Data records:
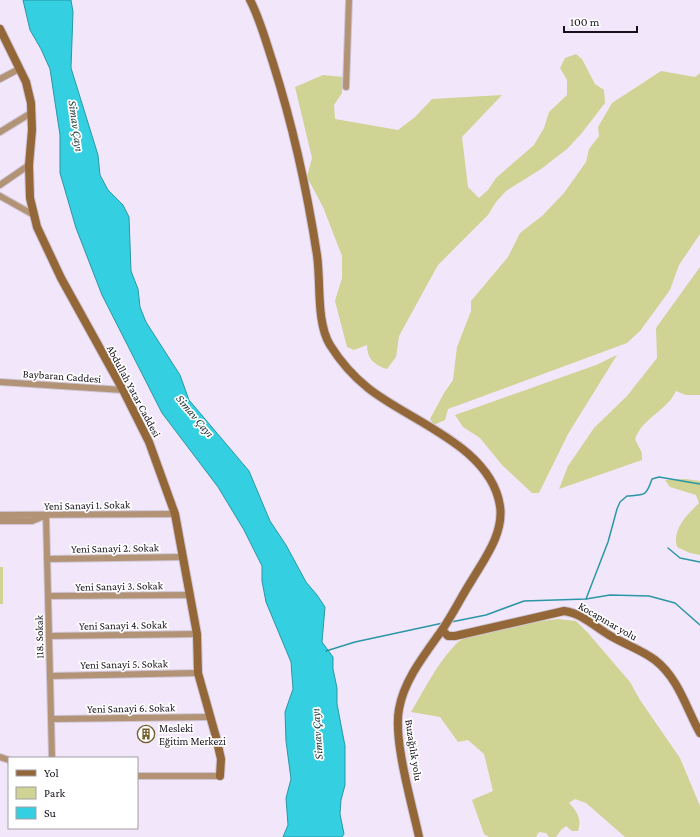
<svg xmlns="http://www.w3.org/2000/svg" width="700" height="837" font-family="'Crimson Pro',serif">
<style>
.green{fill:#cfd393}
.water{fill:#34d0e2;stroke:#2b96a6}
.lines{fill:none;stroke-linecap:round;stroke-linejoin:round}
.stream{stroke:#2b96a6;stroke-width:1.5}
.street-casing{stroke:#cfc5d6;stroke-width:8}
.secondary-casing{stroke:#cfc5d6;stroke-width:10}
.street{stroke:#b29375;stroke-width:6}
.secondary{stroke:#946739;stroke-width:8}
.labels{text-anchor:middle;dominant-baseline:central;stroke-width:3.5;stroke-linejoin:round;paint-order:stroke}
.street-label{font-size:11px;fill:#16101b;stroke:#fff}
.poi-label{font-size:11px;fill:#16101b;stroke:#fff;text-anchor:start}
.water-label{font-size:12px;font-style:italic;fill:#1a3336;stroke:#fff}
</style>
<rect width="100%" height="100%" fill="#f2e7fa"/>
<g class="green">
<path d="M576 54 582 59 595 84 604 90 605 103 581 134 567 149 541 169 506 191 496 202 488 215 438 265 399 336 396 357 387 369C374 365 367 359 367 345L354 350 347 347 335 301 342 278V256L323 207 307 177 312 158 295 87 323 75 343 77 342 93 334 105 335 119 398 130 415 117 432 99 502 95 462 137 468 187 479 198 488 190 496 178 534 145 544 128 549 112 567 95V80L560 68 565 58Z"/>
<path d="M661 71 695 77 700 73V234L679 265 670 290 640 331 627 343 448 409 445 420 434 425 430 419 444 393 453 380 457 347 471 311V301L508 257 520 233 542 216 564 193 586 162 589 149 599 136 598 127 612 103Z"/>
<path d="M700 267V395H686L676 391C667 411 643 417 635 439L642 453V460L559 489 568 466 594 428 627 396 657 358 656 328Z"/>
<path d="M617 355 568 434 539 493H532L502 465 480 438 463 427 455 415 596 365Z"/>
<path d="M685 479 700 481V555L690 553 677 547C672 529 687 515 699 503L696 495 670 487 665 480Z"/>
<rect x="0" y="567" width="3" height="37"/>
<path d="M558 619 576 621 588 633 630 682 640 700 680 758 700 806V837H625L586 803 575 799 569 803C577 811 582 819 578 831H572L566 826 561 830 556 837H549L546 833 539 832 536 837H489L484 834 472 800 493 791 484 754 468 740 458 742 440 717 411 712C425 689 437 663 457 643 468 631 539 621 558 619Z"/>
</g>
<path class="water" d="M23 0H71L73 12 71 68 98 155 100 175 108 190 123 205 129 217 131 271 138 289 140 307 146 322 180 375 189 400 249 471 270 521 286 545 306 582 317 595 325 607 322 642 333 657V669L337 688V704L345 746V785L341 800 340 814 344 834 342 837H283L288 825 286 798 291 779 286 741 285 712 293 689 291 662 266 602 262 581V566L244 530 218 487 162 413 102 295 76 228 60 173V135L50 69 41 49 30 30Z"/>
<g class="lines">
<g class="stream">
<path d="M668 548 680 558 700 562"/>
<path d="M586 599 608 542 617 509 620 502 627 496C644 495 646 497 652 479L659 477 700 484"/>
<path d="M451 622 486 615 524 601 586 599 610 595 649 596 675 603 700 625"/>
<path d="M326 651 355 642 443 623"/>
</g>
<defs>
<g id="street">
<path d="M0 79 19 69"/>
<path d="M346 87 349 0"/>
<path d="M0 132 31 113"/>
<path d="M0 185 29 165"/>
<path d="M0 196 32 214"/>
<path d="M0 382 123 390"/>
<path d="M0 515 175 514"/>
<path d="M46 515 52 758"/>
<path d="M0 521H32L42 517"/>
<path d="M47 559 183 557"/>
<path d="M48 596 190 595"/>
<path d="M49 636 197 634"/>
<path d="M50 676 198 673"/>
<path d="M52 719 210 717"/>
<path d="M0 757 9 760"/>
<path d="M137 776H220"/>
</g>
<g id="secondary">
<path d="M250 0C260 19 266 42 273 63 293 126 307 190 317 255 321 282 316 322 330 345 340 361 353 376 368 388 409 421 491 446 500 506 504 533 485 558 472 580 461 597 453 614 442 630 425 654 404 680 399 709 393 740 412 804 419 837"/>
<path d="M0 29 26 82 31 103 32 130 29 165 30 198 37 227 61 278 123 390 149 442 175 514 197 634 198 673 216 737 221 759 220 776"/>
<path d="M442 630 448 636H455L564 611C581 613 594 626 609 635 624 644 642 650 655 660 679 679 686 708 700 733"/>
</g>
</defs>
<use href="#street" class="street-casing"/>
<use href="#secondary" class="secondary-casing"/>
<use href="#street" class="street"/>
<use href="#secondary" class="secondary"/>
</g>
<defs>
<symbol id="building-ring" viewBox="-11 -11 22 22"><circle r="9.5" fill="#fff" stroke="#745f2f" stroke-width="1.5"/><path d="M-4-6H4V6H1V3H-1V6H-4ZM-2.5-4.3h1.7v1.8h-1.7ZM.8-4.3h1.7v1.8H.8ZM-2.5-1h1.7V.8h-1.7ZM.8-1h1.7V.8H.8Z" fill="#745f2f"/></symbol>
</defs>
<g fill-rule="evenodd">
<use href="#building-ring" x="136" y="724" width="20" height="20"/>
</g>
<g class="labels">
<g class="street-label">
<text transform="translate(62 376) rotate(4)">Baybaran Caddesi</text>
<text transform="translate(134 391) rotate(62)">Abdullah Yatar Caddesi</text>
<text transform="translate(87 505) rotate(-1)">Yeni Sanayi 1. Sokak</text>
<text transform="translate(115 548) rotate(-1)">Yeni Sanayi 2. Sokak</text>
<text transform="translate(119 586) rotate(-1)">Yeni Sanayi 3. Sokak</text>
<text transform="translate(608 621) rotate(30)">Kocapınar yolu</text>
<text transform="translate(123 625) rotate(-1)">Yeni Sanayi 4. Sokak</text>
<text transform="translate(39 637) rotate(-91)">118. Sokak</text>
<text transform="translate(124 664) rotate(-1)">Yeni Sanayi 5. Sokak</text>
<text transform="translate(131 708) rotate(-1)">Yeni Sanayi 6. Sokak</text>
<text transform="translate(414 750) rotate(81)">Buzağılık yolu</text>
</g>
<g class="poi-label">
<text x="159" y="728">Mesleki<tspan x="159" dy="13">Eğitim Merkezi</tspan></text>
</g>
<g class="water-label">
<text transform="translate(76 126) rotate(82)">Simav Çayı</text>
<text transform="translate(195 416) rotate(50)">Simav Çayı</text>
<text transform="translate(317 734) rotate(-94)">Simav Çayı</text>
</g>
</g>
<rect x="8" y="757" width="130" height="72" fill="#ffffff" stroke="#a29fa4"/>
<rect x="16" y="770" width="20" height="6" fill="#946739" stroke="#a29fa4"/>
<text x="44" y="777" font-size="12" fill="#16101b">Yol</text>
<rect x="16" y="787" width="20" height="12" fill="#cfd393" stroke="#a29fa4"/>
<text x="44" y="797" font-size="12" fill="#16101b">Park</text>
<rect x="16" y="807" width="20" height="12" fill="#34d0e2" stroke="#a29fa4"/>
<text x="44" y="817" font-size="12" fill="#16101b">Su</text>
<path d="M564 26v6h73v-6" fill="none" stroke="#16101b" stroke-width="2"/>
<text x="570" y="26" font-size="12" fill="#16101b" stroke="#ffffff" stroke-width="3" paint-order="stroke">100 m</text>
</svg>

EXERCISE: If a line above includes the string "casing", pick it out.

SOLUTION FOR THIS TASK:
.street-casing{stroke:#cfc5d6;stroke-width:8}
.secondary-casing{stroke:#cfc5d6;stroke-width:10}
<use href="#street" class="street-casing"/>
<use href="#secondary" class="secondary-casing"/>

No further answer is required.